Jenny Lind, the Swedish Nightingale

 

Jenny Lind-Goldschmidt’s final public performance was on 23rd July 1883 at the Royal Malvern Spa Hall, West Malvern. A concert had been organised to raise money for the Railway Servants’ Widows and Orphans’ Fund. The local newspaper reported that there was a large audience, partly because of its star performer – the world-famous Swedish opera singer – but perhaps also because her husband, Otto, accompanied several of the songs on piano.

The Concert

There were quite a few items on the programme . But ‘the appearance of “Jenny Lind” was the signal for most enthusiastic and prolonged applause.’  With Miss Hilda Wilson and Miss Mildred Scott Tait, Jenny Lind sang an appropriate excerpt from Elijah – ‘Lift thine eyes unto the mountains’  – ‘with all her old enthusiasm and excellencies, and with an amount of animation truly wonderful for her years; such an ovation greeted the effort, that the artiste was even prevailed upon to give an encore`.

The newspaper article continued, ‘We cannot but be proud to know that the gifted cantatrice has selected this neighbourhood as her home during a portion of the year.’ After a few more songs and pieces of music by others, Jenny Lind and Hilda Wilson sang a song by Rubenstein, Song of the Birds, again an appropriate piece because she was known tenderly as the Swedish Nightingale.

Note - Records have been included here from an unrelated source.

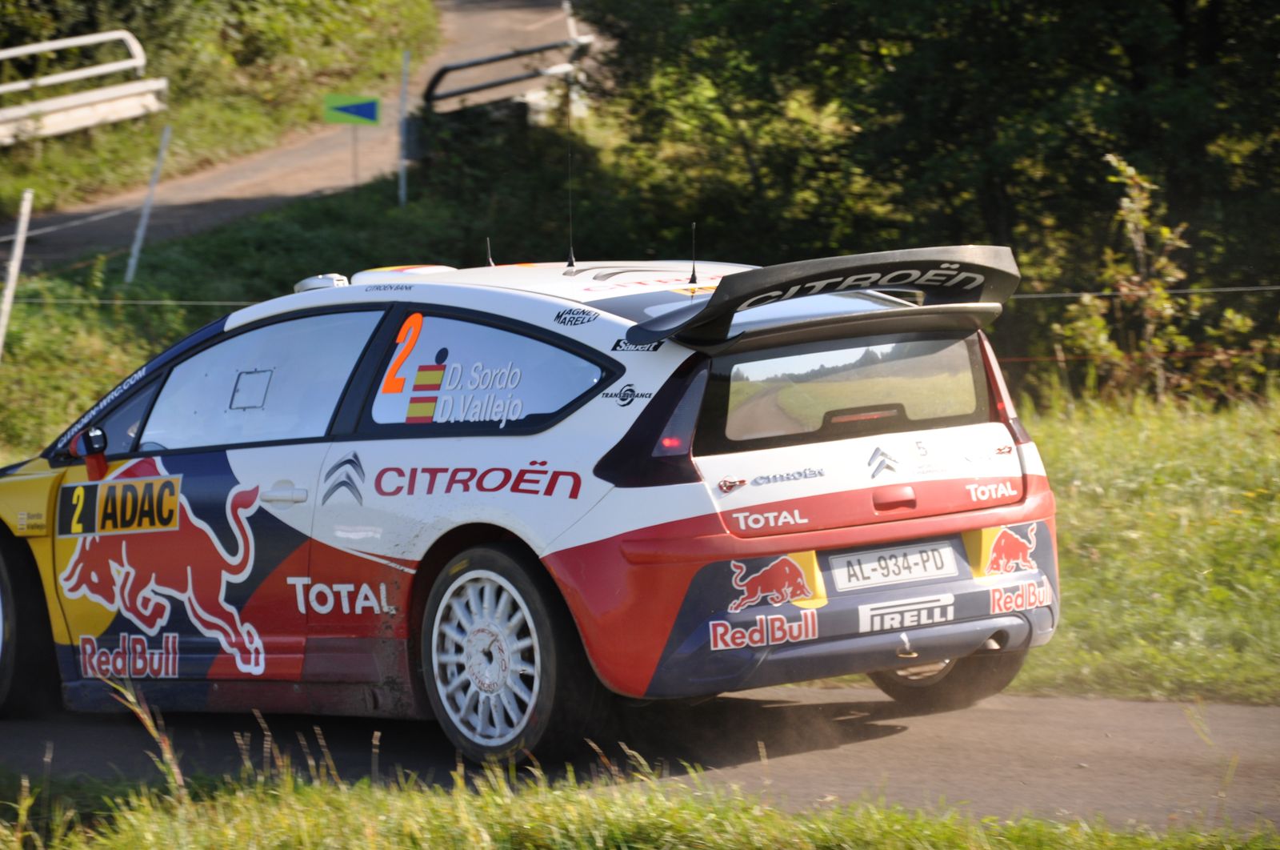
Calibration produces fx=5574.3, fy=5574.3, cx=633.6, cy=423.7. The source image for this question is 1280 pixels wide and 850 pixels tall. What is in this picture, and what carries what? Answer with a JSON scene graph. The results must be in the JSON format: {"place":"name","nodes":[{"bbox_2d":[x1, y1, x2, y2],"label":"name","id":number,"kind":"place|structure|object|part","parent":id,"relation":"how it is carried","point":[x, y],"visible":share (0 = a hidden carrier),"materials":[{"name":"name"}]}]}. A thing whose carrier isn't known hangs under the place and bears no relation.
{"place":"outdoors","nodes":[
{"label":"outdoors","id":0,"kind":"place"},
{"bbox_2d":[0,0,599,274],"label":"dirt path","id":1,"kind":"structure","parent":0,"point":[484,26],"materials":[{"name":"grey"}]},
{"bbox_2d":[418,35,592,112],"label":"metal railing","id":2,"kind":"object","parent":1,"relation":"on","point":[499,82],"visible":0.78,"materials":[{"name":"metal"}]},
{"bbox_2d":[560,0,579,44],"label":"white post","id":3,"kind":"object","parent":1,"relation":"on","point":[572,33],"visible":0.44,"materials":[{"name":"white"}]},
{"bbox_2d":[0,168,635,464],"label":"grass bank","id":4,"kind":"structure","parent":0,"point":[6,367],"materials":[{"name":"green plant"}]},
{"bbox_2d":[0,188,32,358],"label":"fence post","id":5,"kind":"object","parent":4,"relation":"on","point":[11,293],"visible":0.88,"materials":[{"name":"white"}]},
{"bbox_2d":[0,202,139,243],"label":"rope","id":6,"kind":"object","parent":5,"relation":"attached to","point":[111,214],"visible":0.87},
{"bbox_2d":[0,282,1279,306],"label":"wire fence","id":7,"kind":"object","parent":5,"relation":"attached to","point":[1250,288],"visible":0.55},
{"bbox_2d":[124,123,171,282],"label":"fence post","id":8,"kind":"object","parent":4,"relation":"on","point":[138,231],"visible":0.94,"materials":[{"name":"white metal"}]},
{"bbox_2d":[349,128,359,186],"label":"sign pole","id":9,"kind":"object","parent":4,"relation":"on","point":[354,145],"visible":0.56,"materials":[{"name":"metal"}]},
{"bbox_2d":[323,92,379,124],"label":"arrow sign","id":10,"kind":"object","parent":9,"relation":"attached to","point":[369,114],"visible":0.98,"materials":[{"name":"green"}]},
{"bbox_2d":[396,48,411,205],"label":"fence post","id":11,"kind":"object","parent":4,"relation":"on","point":[402,182],"visible":0.91,"materials":[{"name":"metal"}]},
{"bbox_2d":[0,683,1279,834],"label":"road","id":12,"kind":"structure","parent":0,"point":[1008,717],"materials":[{"name":"grey asphalt"}]},
{"bbox_2d":[0,235,1067,772],"label":"rally car","id":13,"kind":"object","parent":12,"relation":"on","point":[990,521],"visible":0.98,"materials":[{"name":"white metal"}]},
{"label":"wheel","id":14,"kind":"part","parent":13,"relation":"part of","materials":[{"name":"black rubber"}]},
{"bbox_2d":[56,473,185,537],"label":"number sticker","id":15,"kind":"object","parent":13,"relation":"attached to","point":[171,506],"visible":0.96,"materials":[{"name":"yellow plastic"}]},
{"label":"window","id":16,"kind":"part","parent":13,"relation":"part of","materials":[{"name":"glass"}]},
{"label":"window","id":17,"kind":"part","parent":13,"relation":"part of","materials":[{"name":"glass"}]},
{"label":"door handle","id":18,"kind":"part","parent":13,"relation":"part of","materials":[{"name":"white plastic"}]},
{"label":"window","id":19,"kind":"part","parent":13,"relation":"part of","materials":[{"name":"glass"}]},
{"bbox_2d":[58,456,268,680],"label":"sticker","id":20,"kind":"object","parent":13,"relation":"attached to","point":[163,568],"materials":[{"name":"plastic"}]},
{"bbox_2d":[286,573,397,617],"label":"sticker","id":21,"kind":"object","parent":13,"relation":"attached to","point":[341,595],"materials":[{"name":"white plastic"}]},
{"bbox_2d":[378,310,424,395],"label":"number sticker","id":22,"kind":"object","parent":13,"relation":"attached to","point":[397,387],"visible":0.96,"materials":[{"name":"orange plastic"}]},
{"bbox_2d":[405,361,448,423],"label":"flag sticker","id":23,"kind":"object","parent":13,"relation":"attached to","point":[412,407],"visible":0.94,"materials":[{"name":"plastic"}]},
{"bbox_2d":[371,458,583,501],"label":"sticker","id":24,"kind":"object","parent":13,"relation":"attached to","point":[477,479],"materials":[{"name":"red plastic"}]},
{"bbox_2d":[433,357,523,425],"label":"sticker","id":25,"kind":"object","parent":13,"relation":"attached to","point":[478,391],"visible":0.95,"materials":[{"name":"white plastic"}]},
{"bbox_2d":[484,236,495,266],"label":"antenna","id":26,"kind":"object","parent":13,"relation":"on","point":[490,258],"visible":0.69,"materials":[{"name":"black"}]},
{"label":"wheel","id":27,"kind":"part","parent":13,"relation":"part of","materials":[{"name":"white metal"}]},
{"bbox_2d":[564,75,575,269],"label":"antenna","id":28,"kind":"object","parent":13,"relation":"on","point":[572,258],"visible":0.95,"materials":[{"name":"black metal"}]},
{"label":"roof","id":29,"kind":"part","parent":13,"relation":"part of","materials":[{"name":"white metal"}]},
{"label":"taillight","id":30,"kind":"part","parent":13,"relation":"part of","materials":[{"name":"red plastic"}]},
{"bbox_2d":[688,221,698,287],"label":"antenna","id":31,"kind":"object","parent":13,"relation":"on","point":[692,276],"visible":0.94,"materials":[{"name":"black"}]},
{"label":"window","id":32,"kind":"part","parent":13,"relation":"part of","materials":[{"name":"glass"}]},
{"label":"brake light","id":33,"kind":"part","parent":13,"relation":"part of","materials":[{"name":"red plastic"}]},
{"bbox_2d":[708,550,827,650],"label":"sticker","id":34,"kind":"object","parent":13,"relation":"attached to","point":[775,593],"visible":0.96,"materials":[{"name":"plastic"}]},
{"bbox_2d":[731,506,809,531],"label":"sticker","id":35,"kind":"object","parent":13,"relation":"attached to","point":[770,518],"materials":[{"name":"white plastic"}]},
{"bbox_2d":[828,539,959,592],"label":"license plate","id":36,"kind":"object","parent":13,"relation":"attached to","point":[913,573],"visible":0.96,"materials":[{"name":"white"}]},
{"bbox_2d":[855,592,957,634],"label":"sticker","id":37,"kind":"object","parent":13,"relation":"attached to","point":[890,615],"visible":0.97,"materials":[{"name":"white plastic"}]},
{"bbox_2d":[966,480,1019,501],"label":"sticker","id":38,"kind":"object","parent":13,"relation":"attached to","point":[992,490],"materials":[{"name":"white plastic"}]},
{"bbox_2d":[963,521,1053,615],"label":"sticker","id":39,"kind":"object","parent":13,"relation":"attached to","point":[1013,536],"visible":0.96,"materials":[{"name":"plastic"}]},
{"label":"wheel","id":40,"kind":"part","parent":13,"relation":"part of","materials":[{"name":"black rubber"}]},
{"bbox_2d":[0,748,1279,849],"label":"grass verge","id":41,"kind":"structure","parent":0,"point":[417,835],"materials":[{"name":"green plant"}]},
{"bbox_2d":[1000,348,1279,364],"label":"wire fence","id":42,"kind":"object","parent":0,"point":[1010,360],"visible":0.58,"materials":[{"name":"red"}]},
{"bbox_2d":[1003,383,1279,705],"label":"grass verge","id":43,"kind":"structure","parent":0,"point":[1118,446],"materials":[{"name":"green plant"}]},
{"bbox_2d":[1062,150,1247,404],"label":"shrub","id":44,"kind":"object","parent":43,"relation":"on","point":[1135,216],"visible":0.81,"materials":[{"name":"green plant"}]},
{"label":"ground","id":45,"kind":"structure","parent":0},
{"bbox_2d":[0,0,441,226],"label":"grass bank","id":46,"kind":"structure","parent":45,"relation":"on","point":[346,21],"materials":[{"name":"green plant"}]},
{"bbox_2d":[0,28,166,143],"label":"guardrail","id":47,"kind":"object","parent":46,"relation":"on","point":[49,102],"visible":0.97,"materials":[{"name":"white metal"}]},
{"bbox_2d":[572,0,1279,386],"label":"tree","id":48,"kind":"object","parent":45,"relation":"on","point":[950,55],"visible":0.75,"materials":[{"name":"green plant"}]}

Wind's (or Wynd's Point) above Little Malvern

Jenny Lind had chosen to spend her retirement at Wind’s Point, a secluded house opposite Herefordshire Beacon. Locals could occasionally hear her singing in her favourite part of the garden. She died in 1887 and after a funeral service in Malvern Priory attended by dignitaries from around the world, her coffin led the procession down to the town cemetery. When the first of the 27 carriages that followed reached the cemetery, the last carriage had not left the church. A Canadian mourner who was present at the ceremony recalled later how, ‘the hillsides around the church and cemetery were fairly black with people, not only from the vicinity, but from distant villages, whose tearful demeanour was remarkable’.